Write out only the opening lines of the entries, through the line with "157 935 0.77".

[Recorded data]
★ ★ ★ ★ ★

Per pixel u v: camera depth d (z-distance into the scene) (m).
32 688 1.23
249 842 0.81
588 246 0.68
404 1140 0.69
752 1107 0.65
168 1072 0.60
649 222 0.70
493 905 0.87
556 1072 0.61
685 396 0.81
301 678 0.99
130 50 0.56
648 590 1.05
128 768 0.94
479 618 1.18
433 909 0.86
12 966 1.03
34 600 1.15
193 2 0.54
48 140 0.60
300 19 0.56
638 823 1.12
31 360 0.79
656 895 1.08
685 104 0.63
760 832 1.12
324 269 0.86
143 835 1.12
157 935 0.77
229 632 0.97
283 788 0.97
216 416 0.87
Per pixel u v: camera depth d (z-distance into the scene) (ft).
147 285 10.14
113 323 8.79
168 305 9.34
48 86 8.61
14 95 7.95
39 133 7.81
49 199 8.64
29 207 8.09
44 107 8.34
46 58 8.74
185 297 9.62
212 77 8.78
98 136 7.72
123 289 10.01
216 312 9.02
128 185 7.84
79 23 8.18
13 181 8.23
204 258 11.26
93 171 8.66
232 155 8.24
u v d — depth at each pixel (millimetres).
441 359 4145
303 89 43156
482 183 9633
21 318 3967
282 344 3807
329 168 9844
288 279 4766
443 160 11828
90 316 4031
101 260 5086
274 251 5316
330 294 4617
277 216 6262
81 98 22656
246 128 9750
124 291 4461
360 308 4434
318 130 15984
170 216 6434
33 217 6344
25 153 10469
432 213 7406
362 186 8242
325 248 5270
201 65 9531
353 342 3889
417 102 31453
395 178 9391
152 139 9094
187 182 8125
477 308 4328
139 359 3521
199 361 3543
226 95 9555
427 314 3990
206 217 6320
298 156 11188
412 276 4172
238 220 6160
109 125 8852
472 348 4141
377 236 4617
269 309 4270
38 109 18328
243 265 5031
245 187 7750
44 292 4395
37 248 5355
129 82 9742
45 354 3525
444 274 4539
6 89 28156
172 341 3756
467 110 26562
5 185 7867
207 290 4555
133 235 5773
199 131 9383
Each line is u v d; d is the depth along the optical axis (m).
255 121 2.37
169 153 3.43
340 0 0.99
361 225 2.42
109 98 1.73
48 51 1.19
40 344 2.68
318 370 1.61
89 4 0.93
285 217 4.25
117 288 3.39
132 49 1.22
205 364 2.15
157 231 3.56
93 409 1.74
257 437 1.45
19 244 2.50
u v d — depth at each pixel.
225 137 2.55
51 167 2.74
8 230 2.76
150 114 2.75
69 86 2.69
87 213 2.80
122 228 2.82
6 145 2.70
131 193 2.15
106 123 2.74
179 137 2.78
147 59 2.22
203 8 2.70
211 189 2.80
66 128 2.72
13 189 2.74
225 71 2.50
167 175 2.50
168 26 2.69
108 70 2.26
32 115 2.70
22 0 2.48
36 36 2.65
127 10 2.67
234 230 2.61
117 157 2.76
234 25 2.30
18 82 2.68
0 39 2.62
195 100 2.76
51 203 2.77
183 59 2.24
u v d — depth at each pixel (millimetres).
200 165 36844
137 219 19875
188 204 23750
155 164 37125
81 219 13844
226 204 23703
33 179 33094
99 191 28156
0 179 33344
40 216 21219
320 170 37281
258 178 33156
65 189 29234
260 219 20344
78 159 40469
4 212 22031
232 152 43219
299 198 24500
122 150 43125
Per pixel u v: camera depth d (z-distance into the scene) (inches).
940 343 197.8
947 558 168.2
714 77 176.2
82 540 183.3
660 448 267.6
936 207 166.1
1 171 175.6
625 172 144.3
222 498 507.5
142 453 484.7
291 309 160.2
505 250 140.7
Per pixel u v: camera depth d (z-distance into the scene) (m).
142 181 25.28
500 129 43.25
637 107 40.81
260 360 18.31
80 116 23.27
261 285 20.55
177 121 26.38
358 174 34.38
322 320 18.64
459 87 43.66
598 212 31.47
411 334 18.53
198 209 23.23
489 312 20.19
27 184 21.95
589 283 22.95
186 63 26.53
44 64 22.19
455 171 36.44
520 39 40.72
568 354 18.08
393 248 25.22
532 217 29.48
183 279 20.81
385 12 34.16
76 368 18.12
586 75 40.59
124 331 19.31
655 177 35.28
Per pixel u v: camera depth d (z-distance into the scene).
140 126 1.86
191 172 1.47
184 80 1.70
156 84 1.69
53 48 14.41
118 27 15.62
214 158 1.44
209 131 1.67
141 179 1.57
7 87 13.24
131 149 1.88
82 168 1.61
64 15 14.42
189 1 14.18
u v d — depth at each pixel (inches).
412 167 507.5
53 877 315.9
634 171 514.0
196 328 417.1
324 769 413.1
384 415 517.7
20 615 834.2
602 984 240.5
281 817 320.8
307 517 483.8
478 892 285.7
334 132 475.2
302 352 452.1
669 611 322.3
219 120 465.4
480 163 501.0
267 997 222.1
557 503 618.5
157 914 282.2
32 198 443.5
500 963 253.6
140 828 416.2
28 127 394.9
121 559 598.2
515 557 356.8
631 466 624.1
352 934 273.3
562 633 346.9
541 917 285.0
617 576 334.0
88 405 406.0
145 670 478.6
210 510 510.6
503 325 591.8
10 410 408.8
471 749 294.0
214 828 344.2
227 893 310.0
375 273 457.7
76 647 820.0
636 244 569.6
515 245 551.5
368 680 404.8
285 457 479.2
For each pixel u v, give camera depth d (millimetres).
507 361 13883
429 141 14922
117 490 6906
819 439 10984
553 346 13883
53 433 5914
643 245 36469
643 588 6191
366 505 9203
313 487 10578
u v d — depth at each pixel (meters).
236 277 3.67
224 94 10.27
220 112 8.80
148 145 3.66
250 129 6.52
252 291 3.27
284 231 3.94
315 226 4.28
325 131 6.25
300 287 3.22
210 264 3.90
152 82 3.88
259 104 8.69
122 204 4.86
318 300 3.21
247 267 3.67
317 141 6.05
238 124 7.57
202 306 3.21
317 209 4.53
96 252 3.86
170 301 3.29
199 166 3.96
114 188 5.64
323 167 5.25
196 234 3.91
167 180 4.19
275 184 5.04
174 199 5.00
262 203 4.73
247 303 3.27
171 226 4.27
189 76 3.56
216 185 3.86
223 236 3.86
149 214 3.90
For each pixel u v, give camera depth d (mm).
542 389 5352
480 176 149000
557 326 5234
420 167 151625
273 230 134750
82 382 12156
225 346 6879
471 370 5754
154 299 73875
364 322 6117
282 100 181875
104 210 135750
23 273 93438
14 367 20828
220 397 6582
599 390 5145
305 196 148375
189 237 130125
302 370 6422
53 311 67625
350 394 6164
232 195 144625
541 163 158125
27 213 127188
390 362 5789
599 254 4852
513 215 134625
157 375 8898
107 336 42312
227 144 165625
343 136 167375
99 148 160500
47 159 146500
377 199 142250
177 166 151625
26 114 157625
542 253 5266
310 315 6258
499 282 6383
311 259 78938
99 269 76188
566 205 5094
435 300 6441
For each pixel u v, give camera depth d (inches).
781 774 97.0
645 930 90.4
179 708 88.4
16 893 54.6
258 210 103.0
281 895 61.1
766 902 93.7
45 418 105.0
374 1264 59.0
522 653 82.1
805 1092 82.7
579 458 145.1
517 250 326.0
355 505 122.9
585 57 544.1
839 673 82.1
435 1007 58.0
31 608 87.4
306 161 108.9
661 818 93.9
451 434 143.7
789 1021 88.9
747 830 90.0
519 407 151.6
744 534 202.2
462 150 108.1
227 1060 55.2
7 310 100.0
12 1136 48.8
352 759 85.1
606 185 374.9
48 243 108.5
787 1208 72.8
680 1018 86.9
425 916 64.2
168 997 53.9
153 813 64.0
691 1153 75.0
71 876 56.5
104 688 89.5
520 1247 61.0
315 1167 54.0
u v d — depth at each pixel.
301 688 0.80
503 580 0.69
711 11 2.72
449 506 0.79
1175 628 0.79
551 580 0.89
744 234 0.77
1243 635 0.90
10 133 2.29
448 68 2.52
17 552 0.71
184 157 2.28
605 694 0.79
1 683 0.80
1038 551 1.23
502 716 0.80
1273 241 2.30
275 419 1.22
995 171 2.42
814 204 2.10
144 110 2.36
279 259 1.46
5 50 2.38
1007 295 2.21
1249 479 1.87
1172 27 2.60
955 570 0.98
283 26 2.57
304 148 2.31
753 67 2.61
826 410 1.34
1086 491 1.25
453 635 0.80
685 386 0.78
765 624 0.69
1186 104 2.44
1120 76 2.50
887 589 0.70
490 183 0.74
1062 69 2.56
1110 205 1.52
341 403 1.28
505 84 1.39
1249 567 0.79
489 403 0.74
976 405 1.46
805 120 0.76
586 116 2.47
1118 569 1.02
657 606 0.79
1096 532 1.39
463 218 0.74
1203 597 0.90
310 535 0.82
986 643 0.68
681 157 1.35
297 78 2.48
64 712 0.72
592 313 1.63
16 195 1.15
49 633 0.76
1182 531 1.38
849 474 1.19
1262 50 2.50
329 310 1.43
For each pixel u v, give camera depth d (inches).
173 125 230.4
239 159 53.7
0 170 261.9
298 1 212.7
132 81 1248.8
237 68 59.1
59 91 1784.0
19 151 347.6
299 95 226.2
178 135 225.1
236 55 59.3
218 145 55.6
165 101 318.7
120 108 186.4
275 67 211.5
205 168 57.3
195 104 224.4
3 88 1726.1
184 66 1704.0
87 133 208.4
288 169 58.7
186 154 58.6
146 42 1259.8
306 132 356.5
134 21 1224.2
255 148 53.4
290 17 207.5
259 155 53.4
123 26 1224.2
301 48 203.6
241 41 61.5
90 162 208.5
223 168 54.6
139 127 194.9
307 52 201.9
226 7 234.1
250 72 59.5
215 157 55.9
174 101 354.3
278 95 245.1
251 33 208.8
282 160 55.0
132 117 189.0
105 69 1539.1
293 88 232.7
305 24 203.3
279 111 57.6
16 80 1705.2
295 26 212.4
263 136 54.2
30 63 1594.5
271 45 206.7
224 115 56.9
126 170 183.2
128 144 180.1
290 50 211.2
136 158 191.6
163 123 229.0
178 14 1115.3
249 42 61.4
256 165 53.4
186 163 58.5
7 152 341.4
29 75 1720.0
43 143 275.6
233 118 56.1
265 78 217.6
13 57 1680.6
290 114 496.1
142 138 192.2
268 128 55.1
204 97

★ ★ ★ ★ ★

### RESULT
Per pixel u v: camera depth d (z-distance into the scene) (m).
32 688 1.23
249 842 0.81
588 246 0.68
404 1140 0.69
752 1107 0.65
168 1072 0.60
649 222 0.70
493 905 0.87
556 1072 0.61
685 396 0.81
301 678 0.99
130 50 0.56
648 590 1.05
128 768 0.94
479 618 1.18
433 909 0.86
12 966 1.03
34 600 1.15
193 2 0.54
48 140 0.60
300 19 0.56
638 823 1.12
31 360 0.79
656 895 1.08
685 104 0.63
760 832 1.12
324 269 0.86
143 835 1.12
157 935 0.77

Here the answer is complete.